Case Study: Ingesting 1 Billion Events per Day
A telemetry pipeline at a large cloud provider processed 1 billion JSON events per day using an LSM‑based store. By configuring a 128 MiB memtable and size‑tiered compaction, they achieved:
- Average write latency: 1.2 ms (vs. >10 ms for a B‑tree‑based alternative)
- Disk write amplification: ~2× (vs. ~8× for B‑tree)
- SSD wear: reduced by ~70 % due to larger sequential writes
The results align with the theoretical advantages discussed earlier and are documented in the company’s engineering blog (see the original post for deeper metrics).
Trade‑offs and When to Choose
While LSM trees dominate write‑heavy scenarios, they are not a universal panacea. Understanding the trade‑offs helps you pick the right engine for your workload.
Read Amplification
- LSM: Reads may need to consult multiple SSTables (especially at Level 0), increasing latency. Bloom filters mitigate this but cannot eliminate the cost entirely.
- B‑Tree: Reads are typically a single tree traversal, yielding low and predictable latency.
Point‑Read vs. Range‑Read
- Point reads benefit from Bloom filters and caching; LSM can be competitive.

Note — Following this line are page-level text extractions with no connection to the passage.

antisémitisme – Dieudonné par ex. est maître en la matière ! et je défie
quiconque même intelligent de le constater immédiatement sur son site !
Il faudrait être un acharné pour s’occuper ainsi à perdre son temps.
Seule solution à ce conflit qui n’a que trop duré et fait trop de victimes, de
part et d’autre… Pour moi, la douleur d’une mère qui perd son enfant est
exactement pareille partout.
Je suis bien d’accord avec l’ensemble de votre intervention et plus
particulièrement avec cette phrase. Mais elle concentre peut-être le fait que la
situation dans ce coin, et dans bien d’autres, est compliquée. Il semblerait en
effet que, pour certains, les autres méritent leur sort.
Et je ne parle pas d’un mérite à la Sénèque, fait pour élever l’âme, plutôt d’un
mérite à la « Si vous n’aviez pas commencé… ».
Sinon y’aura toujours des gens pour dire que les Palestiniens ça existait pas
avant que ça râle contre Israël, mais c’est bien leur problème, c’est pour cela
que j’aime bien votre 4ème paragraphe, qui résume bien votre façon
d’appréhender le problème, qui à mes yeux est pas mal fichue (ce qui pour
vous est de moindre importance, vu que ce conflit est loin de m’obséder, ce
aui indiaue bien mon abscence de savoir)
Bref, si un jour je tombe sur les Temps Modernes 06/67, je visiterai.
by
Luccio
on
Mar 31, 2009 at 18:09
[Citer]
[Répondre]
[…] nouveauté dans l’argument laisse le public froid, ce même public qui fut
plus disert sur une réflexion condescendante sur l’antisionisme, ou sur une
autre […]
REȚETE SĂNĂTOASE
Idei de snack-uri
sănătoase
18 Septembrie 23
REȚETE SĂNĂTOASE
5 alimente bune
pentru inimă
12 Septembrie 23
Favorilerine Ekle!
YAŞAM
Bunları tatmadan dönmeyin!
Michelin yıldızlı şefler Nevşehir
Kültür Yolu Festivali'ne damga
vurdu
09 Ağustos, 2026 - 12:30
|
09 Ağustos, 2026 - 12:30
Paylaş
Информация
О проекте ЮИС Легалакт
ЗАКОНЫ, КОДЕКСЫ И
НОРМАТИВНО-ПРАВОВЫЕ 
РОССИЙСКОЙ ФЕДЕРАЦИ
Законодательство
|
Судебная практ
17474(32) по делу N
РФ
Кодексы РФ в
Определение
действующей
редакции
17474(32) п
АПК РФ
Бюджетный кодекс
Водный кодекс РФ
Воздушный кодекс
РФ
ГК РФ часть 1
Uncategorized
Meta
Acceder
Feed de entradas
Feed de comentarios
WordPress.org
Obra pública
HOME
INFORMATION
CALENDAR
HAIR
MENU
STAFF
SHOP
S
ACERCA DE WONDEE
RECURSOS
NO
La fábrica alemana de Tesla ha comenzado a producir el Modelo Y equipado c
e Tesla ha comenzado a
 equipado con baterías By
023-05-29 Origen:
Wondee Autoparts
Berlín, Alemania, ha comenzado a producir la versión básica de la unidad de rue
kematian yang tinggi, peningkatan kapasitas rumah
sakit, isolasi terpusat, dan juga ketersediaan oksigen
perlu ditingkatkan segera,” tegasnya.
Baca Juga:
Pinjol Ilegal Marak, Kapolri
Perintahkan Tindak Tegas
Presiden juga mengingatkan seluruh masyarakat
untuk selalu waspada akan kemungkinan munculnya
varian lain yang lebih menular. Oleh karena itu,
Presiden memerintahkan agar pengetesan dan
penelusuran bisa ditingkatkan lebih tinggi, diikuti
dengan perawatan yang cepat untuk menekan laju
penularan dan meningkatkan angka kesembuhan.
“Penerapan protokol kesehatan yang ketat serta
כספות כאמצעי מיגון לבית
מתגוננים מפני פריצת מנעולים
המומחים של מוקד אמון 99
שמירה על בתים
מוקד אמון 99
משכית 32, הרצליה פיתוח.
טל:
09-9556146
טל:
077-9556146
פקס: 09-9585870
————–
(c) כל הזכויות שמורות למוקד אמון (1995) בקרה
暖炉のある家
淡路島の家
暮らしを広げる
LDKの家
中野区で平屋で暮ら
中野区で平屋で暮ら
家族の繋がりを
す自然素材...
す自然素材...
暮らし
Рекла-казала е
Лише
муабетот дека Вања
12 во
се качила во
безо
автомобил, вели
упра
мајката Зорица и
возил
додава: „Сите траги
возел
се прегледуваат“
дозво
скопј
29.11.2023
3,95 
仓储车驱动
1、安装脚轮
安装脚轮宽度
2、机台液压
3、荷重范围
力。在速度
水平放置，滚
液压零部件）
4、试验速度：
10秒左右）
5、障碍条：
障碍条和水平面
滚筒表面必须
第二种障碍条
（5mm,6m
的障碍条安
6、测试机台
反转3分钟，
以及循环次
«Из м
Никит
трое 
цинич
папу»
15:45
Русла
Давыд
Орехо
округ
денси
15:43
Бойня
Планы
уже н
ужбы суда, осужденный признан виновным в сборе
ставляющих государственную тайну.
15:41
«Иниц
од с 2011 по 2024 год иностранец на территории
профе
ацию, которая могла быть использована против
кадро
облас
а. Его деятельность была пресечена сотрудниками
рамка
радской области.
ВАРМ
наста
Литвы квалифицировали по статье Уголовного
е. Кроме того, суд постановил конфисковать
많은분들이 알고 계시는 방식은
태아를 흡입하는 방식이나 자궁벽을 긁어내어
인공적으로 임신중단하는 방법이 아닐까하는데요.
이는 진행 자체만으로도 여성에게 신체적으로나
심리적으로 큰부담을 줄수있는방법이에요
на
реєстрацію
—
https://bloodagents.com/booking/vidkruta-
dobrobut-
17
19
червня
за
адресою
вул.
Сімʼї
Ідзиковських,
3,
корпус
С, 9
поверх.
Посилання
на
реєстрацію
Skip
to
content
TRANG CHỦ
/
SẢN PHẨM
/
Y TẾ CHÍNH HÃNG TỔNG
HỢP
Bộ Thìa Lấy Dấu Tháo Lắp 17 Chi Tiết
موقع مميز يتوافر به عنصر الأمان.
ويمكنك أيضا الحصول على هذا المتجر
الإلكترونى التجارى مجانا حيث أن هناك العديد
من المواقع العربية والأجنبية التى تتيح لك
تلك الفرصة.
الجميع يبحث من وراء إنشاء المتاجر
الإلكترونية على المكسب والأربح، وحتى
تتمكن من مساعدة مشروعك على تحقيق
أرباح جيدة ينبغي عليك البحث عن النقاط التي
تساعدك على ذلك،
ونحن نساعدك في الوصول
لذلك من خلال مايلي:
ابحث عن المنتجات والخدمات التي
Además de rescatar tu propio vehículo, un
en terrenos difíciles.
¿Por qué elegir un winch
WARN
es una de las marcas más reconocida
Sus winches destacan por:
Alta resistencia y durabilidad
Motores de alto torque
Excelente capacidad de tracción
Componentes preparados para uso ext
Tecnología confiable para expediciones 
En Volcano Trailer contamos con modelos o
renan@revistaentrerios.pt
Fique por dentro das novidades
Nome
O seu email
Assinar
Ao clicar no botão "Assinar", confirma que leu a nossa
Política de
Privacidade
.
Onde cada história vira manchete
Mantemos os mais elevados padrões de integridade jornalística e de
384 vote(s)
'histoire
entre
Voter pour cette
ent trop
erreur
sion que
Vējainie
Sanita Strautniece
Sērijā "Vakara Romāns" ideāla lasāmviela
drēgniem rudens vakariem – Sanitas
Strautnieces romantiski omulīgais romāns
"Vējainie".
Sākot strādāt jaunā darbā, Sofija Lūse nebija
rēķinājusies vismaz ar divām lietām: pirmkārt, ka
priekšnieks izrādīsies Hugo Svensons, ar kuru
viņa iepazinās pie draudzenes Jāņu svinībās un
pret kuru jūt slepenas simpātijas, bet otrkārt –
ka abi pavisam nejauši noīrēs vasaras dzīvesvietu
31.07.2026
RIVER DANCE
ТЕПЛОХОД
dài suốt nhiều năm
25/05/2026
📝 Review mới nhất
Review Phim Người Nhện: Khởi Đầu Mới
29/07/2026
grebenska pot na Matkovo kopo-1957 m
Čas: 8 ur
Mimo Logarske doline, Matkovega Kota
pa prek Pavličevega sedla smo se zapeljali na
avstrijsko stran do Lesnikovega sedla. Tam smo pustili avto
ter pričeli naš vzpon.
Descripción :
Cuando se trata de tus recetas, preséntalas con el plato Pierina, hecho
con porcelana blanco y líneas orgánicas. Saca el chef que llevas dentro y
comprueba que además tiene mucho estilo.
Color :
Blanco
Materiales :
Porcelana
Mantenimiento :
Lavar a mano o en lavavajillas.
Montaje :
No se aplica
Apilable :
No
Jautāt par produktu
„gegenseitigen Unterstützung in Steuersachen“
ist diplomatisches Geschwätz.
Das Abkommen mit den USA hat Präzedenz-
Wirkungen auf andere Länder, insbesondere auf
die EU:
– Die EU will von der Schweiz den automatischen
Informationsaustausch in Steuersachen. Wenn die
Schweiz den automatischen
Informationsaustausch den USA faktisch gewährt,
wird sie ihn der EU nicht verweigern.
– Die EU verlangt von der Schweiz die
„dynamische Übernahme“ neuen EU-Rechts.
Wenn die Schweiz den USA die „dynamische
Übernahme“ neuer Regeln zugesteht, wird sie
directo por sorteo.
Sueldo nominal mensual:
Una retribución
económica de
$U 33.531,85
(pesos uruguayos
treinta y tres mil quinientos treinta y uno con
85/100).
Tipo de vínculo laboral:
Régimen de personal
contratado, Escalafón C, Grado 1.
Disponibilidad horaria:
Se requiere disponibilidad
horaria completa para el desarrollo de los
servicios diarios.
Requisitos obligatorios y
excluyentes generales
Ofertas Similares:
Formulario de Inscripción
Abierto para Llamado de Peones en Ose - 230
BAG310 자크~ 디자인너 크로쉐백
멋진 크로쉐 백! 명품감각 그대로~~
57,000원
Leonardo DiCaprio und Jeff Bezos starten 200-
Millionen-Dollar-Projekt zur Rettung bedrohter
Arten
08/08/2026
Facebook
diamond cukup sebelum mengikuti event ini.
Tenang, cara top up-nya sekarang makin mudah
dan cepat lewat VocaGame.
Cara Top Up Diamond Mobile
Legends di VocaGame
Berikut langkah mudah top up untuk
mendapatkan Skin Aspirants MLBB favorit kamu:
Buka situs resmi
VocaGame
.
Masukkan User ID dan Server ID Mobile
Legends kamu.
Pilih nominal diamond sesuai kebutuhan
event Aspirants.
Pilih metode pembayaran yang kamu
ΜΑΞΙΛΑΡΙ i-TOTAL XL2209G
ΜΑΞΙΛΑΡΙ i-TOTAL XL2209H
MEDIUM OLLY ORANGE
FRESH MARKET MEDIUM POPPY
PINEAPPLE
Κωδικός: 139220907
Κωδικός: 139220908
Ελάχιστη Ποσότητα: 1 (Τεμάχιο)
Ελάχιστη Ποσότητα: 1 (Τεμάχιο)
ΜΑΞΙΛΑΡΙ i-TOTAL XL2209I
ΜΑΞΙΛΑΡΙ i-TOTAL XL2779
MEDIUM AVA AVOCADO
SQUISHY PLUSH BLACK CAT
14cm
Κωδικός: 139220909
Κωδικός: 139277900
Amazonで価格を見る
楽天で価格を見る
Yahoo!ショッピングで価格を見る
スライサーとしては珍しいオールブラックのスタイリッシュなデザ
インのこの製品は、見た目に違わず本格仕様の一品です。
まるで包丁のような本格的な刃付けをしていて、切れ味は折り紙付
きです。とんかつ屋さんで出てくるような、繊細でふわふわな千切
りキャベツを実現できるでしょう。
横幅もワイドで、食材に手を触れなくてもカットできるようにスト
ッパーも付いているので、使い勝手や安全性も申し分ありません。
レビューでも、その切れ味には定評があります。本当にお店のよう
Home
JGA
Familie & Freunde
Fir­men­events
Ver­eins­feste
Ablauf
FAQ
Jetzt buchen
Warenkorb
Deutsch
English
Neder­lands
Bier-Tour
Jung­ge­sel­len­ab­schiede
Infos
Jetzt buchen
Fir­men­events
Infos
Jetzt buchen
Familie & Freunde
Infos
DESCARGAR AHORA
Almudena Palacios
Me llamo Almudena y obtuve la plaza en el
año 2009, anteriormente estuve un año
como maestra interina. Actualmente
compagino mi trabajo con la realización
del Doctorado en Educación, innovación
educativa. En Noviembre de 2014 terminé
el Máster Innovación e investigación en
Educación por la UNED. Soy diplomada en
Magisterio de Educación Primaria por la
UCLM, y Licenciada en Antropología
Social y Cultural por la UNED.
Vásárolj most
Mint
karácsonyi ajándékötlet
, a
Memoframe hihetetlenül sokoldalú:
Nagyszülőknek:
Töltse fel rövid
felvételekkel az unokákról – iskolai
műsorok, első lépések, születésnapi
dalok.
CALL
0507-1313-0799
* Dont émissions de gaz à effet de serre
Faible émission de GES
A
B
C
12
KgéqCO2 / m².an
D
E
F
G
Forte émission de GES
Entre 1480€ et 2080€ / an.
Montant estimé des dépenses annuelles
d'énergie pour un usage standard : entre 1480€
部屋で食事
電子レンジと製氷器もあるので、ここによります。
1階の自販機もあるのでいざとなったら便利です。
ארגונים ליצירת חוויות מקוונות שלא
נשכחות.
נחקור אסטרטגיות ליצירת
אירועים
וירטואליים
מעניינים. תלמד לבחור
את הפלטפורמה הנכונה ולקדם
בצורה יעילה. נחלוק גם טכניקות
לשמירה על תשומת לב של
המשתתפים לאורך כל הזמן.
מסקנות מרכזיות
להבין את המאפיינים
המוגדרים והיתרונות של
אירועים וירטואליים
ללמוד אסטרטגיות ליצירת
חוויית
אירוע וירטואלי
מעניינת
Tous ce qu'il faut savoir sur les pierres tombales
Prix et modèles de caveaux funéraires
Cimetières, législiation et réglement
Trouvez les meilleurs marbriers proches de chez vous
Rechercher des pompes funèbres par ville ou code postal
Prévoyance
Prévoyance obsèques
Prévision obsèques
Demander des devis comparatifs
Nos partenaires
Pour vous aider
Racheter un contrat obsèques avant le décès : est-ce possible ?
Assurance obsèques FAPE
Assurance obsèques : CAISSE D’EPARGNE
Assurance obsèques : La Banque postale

- Large range scans suffer because data is spread across many files. B‑trees, with contiguous leaf pages, excel at sequential scans.
Space Overhead
- Compaction temporarily duplicates data, requiring extra disk space (often 2× the dataset size) during merges.
- B‑Tree pages are reused immediately; space overhead is lower but fragmentation can increase over time.
Operational Complexity
- LSM engines expose many knobs (memtable size, compaction style, write‑amplification factor). Tuning is essential for stable performance.
- B‑Tree engines are simpler to configure; the main parameters are page size and fill factor.
When to Prefer B‑Tree
- Workloads dominated by reads, especially range queries.
- Limited storage where extra compaction space is unacceptable.
- Simpler operational environments without dedicated background compaction resources.
When to Prefer LSM
- Write‑heavy ingestion (log data, sensor streams, event sourcing).
- Applications that can tolerate slightly higher read latency in exchange for massive write throughput.
- Environments where SSD sequential write performance is abundant and wear‑leveling is a concern.
Key Takeaways
- Append‑only writes: LSM trees convert many tiny random writes into few large sequential writes, aligning with hardware strengths.
- Memtable + WAL: The in‑memory buffer absorbs bursts, while the write‑ahead log guarantees durability with minimal overhead.
- Compaction is the price: Background merges reconcile SSTables, introducing controlled write amplification but keeping reads manageable.
- Read vs. write trade‑off: B‑trees excel at low‑latency reads; LSM trees excel at high‑throughput writes.
- Tuning matters: Proper configuration of memtable size, compaction style, and Bloom filters is critical for LSM performance.
- Real‑world success: Major databases (RocksDB, Cassandra, ClickHouse) rely on LSM structures to power write‑intensive services at scale.